Top of Provided data

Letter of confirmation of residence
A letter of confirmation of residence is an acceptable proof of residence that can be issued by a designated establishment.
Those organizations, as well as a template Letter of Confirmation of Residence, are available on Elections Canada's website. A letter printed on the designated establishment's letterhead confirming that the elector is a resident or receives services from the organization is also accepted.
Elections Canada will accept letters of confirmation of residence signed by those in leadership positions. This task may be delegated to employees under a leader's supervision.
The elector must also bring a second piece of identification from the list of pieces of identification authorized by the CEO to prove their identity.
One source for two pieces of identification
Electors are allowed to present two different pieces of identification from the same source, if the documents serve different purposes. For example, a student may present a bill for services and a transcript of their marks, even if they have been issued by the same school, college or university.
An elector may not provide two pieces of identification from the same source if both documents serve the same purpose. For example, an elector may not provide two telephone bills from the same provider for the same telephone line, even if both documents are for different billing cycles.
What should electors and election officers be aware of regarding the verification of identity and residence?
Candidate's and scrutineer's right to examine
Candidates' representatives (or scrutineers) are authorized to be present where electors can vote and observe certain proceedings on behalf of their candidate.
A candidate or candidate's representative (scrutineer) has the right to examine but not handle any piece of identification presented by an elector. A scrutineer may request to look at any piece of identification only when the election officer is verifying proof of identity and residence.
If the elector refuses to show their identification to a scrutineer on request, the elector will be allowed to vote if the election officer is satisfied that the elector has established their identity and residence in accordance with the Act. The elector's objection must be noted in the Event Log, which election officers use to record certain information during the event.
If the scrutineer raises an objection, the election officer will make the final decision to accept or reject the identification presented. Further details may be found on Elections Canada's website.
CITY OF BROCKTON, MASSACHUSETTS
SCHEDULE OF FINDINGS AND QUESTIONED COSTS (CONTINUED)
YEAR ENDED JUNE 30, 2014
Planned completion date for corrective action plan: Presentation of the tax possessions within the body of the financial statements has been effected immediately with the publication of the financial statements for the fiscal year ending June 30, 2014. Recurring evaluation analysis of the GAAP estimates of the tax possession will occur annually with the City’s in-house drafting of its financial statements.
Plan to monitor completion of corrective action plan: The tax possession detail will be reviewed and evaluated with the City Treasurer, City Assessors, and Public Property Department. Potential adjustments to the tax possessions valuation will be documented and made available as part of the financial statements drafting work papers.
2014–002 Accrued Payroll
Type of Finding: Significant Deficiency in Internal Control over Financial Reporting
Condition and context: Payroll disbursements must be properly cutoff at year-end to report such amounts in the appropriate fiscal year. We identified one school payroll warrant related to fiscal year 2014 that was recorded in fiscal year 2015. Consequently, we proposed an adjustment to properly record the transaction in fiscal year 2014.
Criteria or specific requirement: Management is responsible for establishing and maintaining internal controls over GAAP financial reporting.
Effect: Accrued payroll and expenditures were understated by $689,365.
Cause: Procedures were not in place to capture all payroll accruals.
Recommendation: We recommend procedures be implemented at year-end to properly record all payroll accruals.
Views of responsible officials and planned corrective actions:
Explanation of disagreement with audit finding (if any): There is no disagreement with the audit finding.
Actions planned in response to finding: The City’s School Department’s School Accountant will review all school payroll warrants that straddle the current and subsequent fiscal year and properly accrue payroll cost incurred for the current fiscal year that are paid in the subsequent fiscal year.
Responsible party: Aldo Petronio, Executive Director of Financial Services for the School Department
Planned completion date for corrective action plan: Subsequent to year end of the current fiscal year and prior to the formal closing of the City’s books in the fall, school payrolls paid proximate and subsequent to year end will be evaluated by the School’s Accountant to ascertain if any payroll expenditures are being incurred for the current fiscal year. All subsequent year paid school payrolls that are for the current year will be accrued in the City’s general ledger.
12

Bottom of Provided data

▶ About this task
Look over the material and return every line where the word "designated" is found.

▶ Result of the exercise
A letter of confirmation of residence is an acceptable proof of residence that can be issued by a designated establishment.
Those organizations, as well as a template Letter of Confirmation of Residence, are available on Elections Canada's website. A letter printed on the designated establishment's letterhead confirming that the elector is a resident or receives services from the organization is also accepted.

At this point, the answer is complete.